This blog is being developed as a collaborative, comprehensive resource for all things solar. Here you can search for information and upload articles in an ever-expanding library of knowledge, news, innovations, experiences and conversations. Whether you’re a solar newbie or a renewable energy guru, we want your blog – enjoy!
There’s many ways to answer this question, and some answers may slant the argument heavily one way or the other. I’ll try to give you an unbiased way of looking at the issue.
First, let’s assume you’re in your house for the next 25-30 years, so we can ‘put a pin’ in the question of how much does it add to the home’s resale value (quite a bit, by the way – that will be covered in another blog later).
So most panels today are guaranteed to perform at 80% or better for the first 25 years – in fact Mage are now guaranteeing 30 year performance.
Let’s look at an average example: Medium sized house with a $200/month light bill. A safe assumption is an increase in utility rates of 3% per year (most people will agree on the 5% to 10% range). This means that as the owner of this house you have agreed to hand over more than $27,500 to the utility company in the next 10 years, with no choice (unless you like sitting in the dark with no A/C or heat).
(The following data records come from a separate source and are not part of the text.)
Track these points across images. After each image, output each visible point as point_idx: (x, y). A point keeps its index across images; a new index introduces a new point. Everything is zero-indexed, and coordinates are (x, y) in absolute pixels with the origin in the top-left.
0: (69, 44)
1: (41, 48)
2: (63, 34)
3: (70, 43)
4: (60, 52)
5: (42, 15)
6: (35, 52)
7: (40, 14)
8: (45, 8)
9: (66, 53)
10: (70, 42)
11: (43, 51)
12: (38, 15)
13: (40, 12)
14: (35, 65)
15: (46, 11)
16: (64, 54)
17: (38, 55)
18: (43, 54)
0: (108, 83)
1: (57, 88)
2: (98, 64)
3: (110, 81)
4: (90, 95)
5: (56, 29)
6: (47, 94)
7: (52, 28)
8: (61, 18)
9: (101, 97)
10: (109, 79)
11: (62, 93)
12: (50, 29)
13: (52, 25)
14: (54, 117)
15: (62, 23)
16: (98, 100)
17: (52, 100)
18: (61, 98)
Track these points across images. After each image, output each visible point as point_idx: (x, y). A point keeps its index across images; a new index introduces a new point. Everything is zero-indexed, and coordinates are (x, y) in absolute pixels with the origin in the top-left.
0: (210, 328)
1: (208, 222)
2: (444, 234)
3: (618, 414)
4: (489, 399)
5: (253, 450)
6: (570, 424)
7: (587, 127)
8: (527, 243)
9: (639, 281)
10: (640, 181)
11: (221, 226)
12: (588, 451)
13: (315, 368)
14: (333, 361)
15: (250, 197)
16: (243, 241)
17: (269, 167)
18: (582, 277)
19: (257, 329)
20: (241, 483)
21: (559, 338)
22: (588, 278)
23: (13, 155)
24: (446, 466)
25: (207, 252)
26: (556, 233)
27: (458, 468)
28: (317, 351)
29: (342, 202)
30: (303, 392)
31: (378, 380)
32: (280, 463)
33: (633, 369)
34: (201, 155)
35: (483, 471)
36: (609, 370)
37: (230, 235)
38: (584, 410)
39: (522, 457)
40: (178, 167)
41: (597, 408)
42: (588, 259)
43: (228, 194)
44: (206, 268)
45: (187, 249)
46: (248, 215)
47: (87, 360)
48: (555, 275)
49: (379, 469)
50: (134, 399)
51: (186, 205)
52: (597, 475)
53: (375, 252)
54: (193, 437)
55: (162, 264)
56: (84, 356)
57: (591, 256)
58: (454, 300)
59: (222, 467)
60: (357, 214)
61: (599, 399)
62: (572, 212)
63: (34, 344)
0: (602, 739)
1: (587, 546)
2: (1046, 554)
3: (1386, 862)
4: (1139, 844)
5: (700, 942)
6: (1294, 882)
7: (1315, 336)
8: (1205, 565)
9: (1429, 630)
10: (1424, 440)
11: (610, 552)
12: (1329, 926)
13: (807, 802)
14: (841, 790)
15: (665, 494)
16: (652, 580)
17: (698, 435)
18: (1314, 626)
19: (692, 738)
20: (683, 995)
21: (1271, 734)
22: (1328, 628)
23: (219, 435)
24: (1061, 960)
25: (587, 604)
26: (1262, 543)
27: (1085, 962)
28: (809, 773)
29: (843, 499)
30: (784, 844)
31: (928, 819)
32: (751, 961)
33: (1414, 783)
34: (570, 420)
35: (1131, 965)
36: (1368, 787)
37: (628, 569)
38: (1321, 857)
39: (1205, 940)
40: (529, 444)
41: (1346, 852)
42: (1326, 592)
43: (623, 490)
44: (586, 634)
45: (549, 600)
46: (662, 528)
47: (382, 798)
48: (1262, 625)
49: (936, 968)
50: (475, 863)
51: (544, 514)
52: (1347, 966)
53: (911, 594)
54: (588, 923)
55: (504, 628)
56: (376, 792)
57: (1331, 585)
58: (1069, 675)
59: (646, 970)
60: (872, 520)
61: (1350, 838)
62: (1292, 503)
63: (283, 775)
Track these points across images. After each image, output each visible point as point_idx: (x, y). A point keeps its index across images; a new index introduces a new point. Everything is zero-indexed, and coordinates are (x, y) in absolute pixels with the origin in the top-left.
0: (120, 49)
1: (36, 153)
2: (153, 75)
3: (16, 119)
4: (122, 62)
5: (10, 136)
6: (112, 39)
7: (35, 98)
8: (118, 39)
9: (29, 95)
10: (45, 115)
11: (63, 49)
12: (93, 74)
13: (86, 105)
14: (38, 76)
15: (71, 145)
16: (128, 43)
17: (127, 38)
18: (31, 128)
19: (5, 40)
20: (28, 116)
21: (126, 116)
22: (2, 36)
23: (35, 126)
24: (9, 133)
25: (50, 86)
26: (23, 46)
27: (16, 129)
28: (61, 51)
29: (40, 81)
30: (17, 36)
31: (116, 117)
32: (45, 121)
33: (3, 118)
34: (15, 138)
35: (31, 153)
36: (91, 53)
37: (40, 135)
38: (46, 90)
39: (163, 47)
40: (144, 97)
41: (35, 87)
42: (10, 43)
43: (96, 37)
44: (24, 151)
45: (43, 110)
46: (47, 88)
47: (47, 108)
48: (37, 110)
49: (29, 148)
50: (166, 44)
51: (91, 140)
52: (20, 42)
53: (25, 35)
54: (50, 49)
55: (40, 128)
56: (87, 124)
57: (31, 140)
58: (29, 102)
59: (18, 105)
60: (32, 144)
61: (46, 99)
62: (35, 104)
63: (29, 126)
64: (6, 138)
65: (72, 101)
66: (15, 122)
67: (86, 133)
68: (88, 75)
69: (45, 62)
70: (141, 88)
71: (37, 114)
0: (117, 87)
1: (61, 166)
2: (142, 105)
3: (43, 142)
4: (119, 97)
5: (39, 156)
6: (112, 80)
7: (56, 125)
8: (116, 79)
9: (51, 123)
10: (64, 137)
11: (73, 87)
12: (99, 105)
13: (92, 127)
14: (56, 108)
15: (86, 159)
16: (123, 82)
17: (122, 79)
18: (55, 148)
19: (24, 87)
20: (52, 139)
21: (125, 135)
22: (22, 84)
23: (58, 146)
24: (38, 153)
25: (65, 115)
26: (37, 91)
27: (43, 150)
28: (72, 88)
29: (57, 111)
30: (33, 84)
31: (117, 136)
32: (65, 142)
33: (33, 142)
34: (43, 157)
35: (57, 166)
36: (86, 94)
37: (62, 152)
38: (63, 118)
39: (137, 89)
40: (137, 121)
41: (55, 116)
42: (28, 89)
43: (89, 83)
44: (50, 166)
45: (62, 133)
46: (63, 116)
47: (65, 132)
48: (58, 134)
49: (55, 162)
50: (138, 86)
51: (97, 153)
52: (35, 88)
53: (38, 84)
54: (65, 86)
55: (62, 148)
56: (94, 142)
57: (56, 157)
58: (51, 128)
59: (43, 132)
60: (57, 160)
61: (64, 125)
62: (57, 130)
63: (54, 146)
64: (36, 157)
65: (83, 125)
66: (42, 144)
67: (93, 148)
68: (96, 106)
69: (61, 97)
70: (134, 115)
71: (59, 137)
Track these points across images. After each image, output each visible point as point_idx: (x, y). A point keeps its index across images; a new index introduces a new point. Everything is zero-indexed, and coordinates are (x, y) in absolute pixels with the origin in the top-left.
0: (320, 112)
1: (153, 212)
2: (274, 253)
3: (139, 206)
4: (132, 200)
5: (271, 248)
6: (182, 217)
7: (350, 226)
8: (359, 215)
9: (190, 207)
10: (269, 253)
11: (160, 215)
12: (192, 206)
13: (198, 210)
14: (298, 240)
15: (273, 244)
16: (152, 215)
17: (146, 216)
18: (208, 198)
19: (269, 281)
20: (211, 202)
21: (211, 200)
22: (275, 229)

But a photo-voltaic system that would generate enough electricity to get your bill to a ‘net zero’ will cost in the $50,000 to $70,000 range – let’s assume $60,000 for this example. There may be local utility company rebates available to reduce this amount quite a bit. But if not, there’s still currently the Federal Government Tax Credit for 30% of this figure – $18,000, which means you’ll have spent $42,000 for 25 years+ of electricity. If the panels all stop working 1 day after the 25 years is up, you will have paid $42,000 for over $110,000 worth of electricity (what the utility company will take from you whether you like it or not over the next 25 years). If the panels last for their expected life of around 40 years, you’ll be getting a whopping $180,000+ value for your $42,000 spend.
So it’s a ‘no-brainer’ – of course it’s worth doing. Who doesn’t like the idea of pocketing an extra $70,000 or so?
And regarding the argument that it’s $60,000 now, not spread out over years to come? – Finance it! – you didn’t write a check out for your house did you? – Any big ticket item like this is probably going to be financed.